IT professionals may take some short-term comfort in the fact that outsourcing, an industry segment that should be growing as companies look for ways to reduce costs, is actually seeing slow gains along with the rest of the economy. But there are signs that when outsourcing comes back, it may take even more jobs away.
I spoke with two outsourcing experts to confirm this: Ashok Vemuri, global head of Banking and Capital Markets for Infosys Technologies, and Tom Pettibone, managing partner for Transition Partners, an outsourcing consultancy.
[ Beware the false promise of easy savings from outsourcing. Find out how a bad partnership could cripple your company for years. ]

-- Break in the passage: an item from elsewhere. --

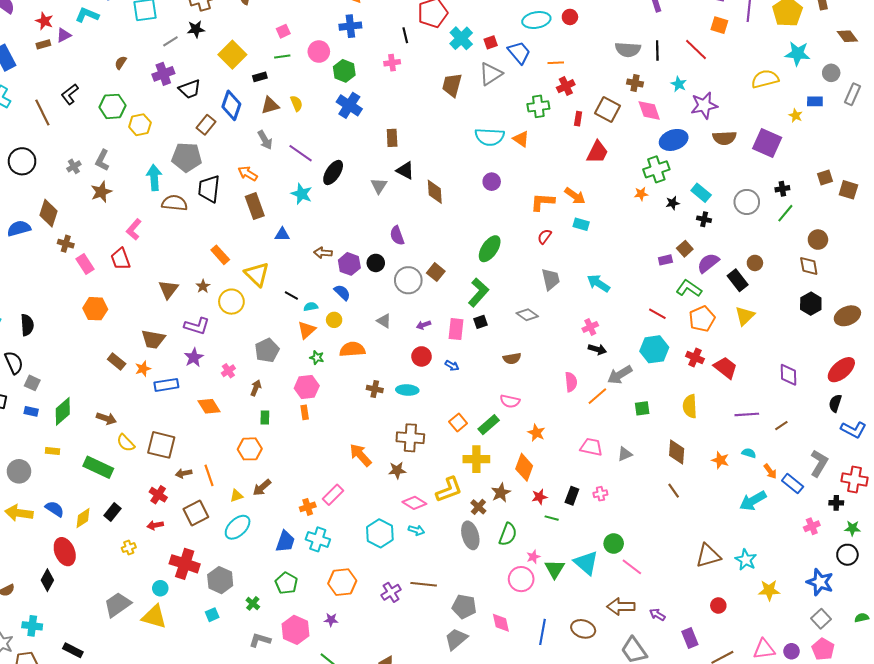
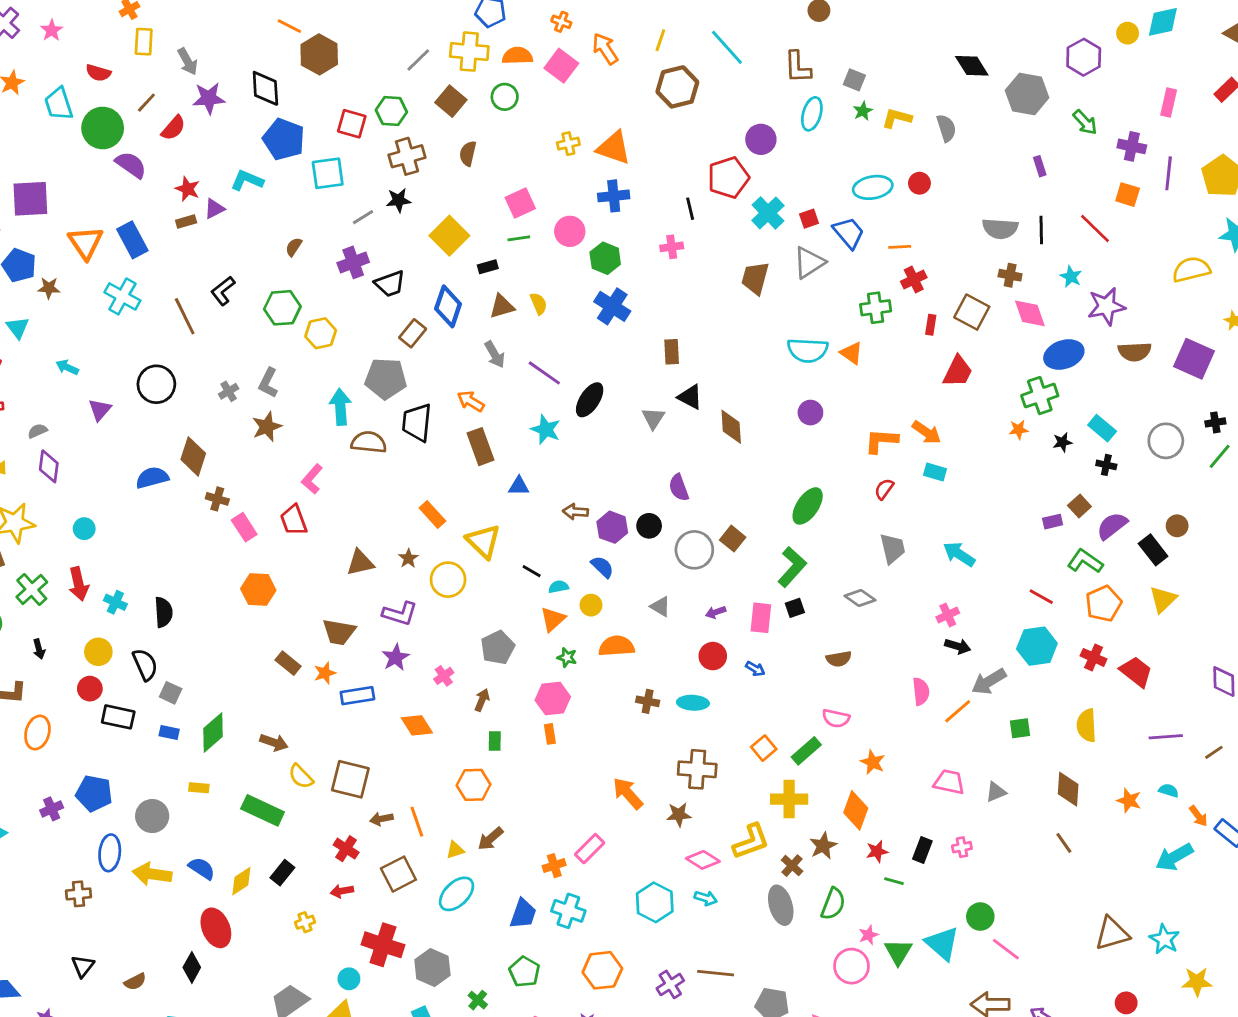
pink square: (283, 31) -> (520, 203), size x1.5
brown triangle: (168, 289) -> (360, 563), turned 40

Wait-and-see while the economy remains uncertain
However, both executives say the current slowdown in outsourcing may indeed be very temporary. Pettibone says companies are simply taking a wait-and-see approach. Unsure of where they are going to be in six to eight months, they are not yet ready to make a long-term outsourcing commitment. But it may come.
"Outsourcing takes a commitment on the part of the IT shops. If a shop is going to do certain projects in India, you have to go to India and establish relationships and systems. They are not ready to do that yet," says Pettibone. Instead, they are saying let's see what happens to sales and revenue projections first. If business does pick up, a company will then commit to an outsourcing deal where they believe, according to traditional business logic, they will save money through labor arbitrage (business jargon that means essentially "chase the lowest-cost labor").
Still, until companies feel confident enough to commit to a contract, outsourcers are in for bleak times. And in the meantime, things could be getting even bleaker.
Will offshorers buy up U.S. jobs to transfer home?
Despite the slowdown in offshoring contracts, Vemuri says Infosys is shopping around to buy an American consultancy -- and possibly a European consultancy -- to supplement or complement its front-end consulting capabilities. "We are sitting on $2 billion in cash," Vemuri tells me.
However, unlike other foreign companies that plant a flag in the United States and go on to open up job opportunities here -- I'm thinking of the auto industry in particular -- Pettibone warns that if Infosys buys a U.S. company, it may be buying just the clients and taking the work back to India. It's a clear example of more of that "labor arbitrage" I was talking about.